Exercise objective: Figure out how many lines in the records below hold the string "begin". That number alone is the answer.

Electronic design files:
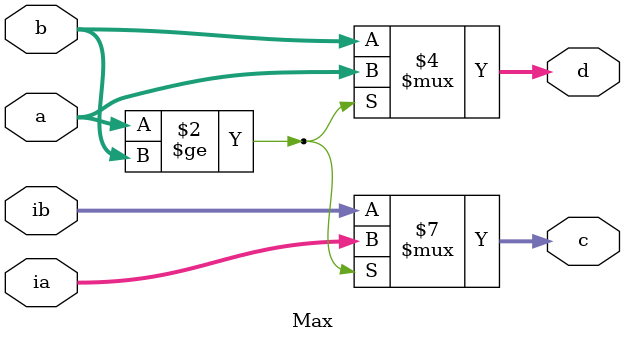
<source format=v>
module Max(input [7:0]a,b,input [3:0]ia,ib,output reg [3:0]c,output reg [7:0]d);
  always@(a,b)begin
    if(a>=b)begin
      c=ia;
      d=a;
    end
    else begin
      c=ib;
      d=b;
    end
  end
endmodule
</source>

Task solution: 3